In 1975, Schneider was cast opposite Jack Nicholson in the well-received Michelangelo Antonioni film The Passenger, which remains one of the highlights of her career, and was the personal favorite of the actress. That same year, Schneider also starred in René Clément's final movie, the Hitchcockian thriller Wanted: Babysitter, in which, according to Schneider, the director actually wanted the actress for the villainous role; yet, when Antonioni screened The Passenger for him, Clément decided that Schneider would be ideal for the heroine. The picture, produced by Carlo Ponti (as with The Passenger and Dear Parents) and also featuring Robert Vaughn, Vic Morrow, and Sydne Rome, went largely unnoticed by the public and critics alike.

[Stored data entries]

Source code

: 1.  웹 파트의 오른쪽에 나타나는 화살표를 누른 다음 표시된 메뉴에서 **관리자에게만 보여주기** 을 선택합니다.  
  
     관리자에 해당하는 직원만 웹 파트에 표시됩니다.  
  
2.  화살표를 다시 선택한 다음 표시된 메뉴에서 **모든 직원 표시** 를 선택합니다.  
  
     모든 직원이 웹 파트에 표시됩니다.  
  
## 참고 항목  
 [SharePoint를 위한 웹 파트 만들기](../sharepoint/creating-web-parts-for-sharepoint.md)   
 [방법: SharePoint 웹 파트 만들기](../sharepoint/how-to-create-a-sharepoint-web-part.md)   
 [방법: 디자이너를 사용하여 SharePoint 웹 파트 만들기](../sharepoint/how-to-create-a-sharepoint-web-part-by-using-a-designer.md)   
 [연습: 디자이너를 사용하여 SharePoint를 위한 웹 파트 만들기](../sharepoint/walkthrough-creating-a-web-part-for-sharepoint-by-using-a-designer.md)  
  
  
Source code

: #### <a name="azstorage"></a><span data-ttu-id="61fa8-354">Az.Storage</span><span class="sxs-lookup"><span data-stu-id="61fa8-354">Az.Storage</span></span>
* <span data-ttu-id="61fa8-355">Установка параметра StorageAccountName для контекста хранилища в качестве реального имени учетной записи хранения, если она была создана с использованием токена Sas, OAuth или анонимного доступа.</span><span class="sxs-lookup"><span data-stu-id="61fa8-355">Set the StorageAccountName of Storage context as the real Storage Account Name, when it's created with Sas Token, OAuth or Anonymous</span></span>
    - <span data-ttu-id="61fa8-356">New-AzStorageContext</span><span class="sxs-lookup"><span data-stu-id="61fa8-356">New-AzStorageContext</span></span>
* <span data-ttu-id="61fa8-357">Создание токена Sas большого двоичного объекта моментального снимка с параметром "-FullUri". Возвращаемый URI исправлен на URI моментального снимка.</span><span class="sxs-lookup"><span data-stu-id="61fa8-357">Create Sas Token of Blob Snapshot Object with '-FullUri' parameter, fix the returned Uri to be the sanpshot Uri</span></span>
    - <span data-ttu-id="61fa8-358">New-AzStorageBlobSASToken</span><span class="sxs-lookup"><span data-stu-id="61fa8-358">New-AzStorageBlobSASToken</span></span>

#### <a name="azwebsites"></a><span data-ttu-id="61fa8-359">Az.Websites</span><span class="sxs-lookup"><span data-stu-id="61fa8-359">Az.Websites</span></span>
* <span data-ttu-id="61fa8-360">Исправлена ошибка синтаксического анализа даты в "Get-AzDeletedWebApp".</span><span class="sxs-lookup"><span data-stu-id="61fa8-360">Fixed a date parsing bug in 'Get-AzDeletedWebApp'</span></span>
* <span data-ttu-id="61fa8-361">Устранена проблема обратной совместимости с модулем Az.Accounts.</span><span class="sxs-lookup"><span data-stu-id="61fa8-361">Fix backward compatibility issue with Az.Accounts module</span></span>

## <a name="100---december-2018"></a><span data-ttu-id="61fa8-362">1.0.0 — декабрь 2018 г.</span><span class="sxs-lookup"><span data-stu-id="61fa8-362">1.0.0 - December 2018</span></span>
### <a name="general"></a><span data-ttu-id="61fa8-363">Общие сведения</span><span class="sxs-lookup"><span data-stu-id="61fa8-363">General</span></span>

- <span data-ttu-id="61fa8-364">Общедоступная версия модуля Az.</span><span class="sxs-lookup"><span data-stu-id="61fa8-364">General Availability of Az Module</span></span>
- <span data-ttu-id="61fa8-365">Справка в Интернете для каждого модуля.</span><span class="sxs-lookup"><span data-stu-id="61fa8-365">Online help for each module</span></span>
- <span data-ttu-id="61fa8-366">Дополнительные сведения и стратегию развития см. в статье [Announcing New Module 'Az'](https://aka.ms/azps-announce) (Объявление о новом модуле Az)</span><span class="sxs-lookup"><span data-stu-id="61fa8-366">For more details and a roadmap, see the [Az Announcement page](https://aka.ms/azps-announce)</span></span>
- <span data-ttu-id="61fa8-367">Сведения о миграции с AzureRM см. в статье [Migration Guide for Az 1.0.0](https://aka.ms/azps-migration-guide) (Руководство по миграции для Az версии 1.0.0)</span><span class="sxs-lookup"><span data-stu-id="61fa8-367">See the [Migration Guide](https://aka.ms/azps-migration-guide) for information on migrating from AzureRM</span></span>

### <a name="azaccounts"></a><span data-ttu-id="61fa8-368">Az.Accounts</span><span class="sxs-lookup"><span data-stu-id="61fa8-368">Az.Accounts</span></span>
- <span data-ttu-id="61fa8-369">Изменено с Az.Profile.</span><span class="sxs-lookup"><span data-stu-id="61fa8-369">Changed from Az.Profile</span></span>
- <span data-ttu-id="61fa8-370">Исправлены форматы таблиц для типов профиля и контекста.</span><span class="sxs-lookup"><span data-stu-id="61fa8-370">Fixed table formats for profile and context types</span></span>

QUESTIONS
(1) In the passage about Schneider's 1975 films, which film was the actress's personal favorite?
(2) Retype the stretch from "In 1975, Schneider" through "and critics alike." in the passage about Schneider's 1975 films.
(3) Write what comes next in the passage about Schneider's 1975 films, picking up after its last sentence.

EXERCISE RESULTS
(1) The Passenger.

(2)
In 1975, Schneider was cast opposite Jack Nicholson in the well-received Michelangelo Antonioni film The Passenger, which remains one of the highlights of her career, and was the personal favorite of the actress. That same year, Schneider also starred in René Clément's final movie, the Hitchcockian thriller Wanted: Babysitter, in which, according to Schneider, the director actually wanted the actress for the villainous role; yet, when Antonioni screened The Passenger for him, Clément decided that Schneider would be ideal for the heroine. The picture, produced by Carlo Ponti (as with The Passenger and Dear Parents) and also featuring Robert Vaughn, Vic Morrow, and Sydne Rome, went largely unnoticed by the public and critics alike.

(3)
During the 1970s, Schneider traveled (including to the Hopi Reservation and Navajo Nation) and lived in various parts of Europe, including Venice, Paris, and London. After The Passenger and Wanted: Babysitter, Schneider settled in Los Angeles for a year, looking around for film opportunities and being offered roles in Hollywood movies such as Black Sunday (1977) as a Palestinian guerilla terrorist, which she turned down based on what she perceived to be poor quality material. She signed up with renowned talent agent and producer Paul Kohner, and several movies were considered, but ultimately little came of this. Work became difficult for her to find, as she had become uninsurable.

Moving back to Europe, Schneider was asked by director Tinto Brass to play Drusilla, the incestuous sister of a notorious Roman emperor, opposite A Clockwork Orange star Malcolm McDowell, in the infamous, pornographic, multi-million dollar Penthouse production of Caligula; Schneider refused to perform nude or do graphic sex scenes, and was replaced mid-production with Teresa Ann Savoy, who had appeared in the director's previous film Salon Kitty.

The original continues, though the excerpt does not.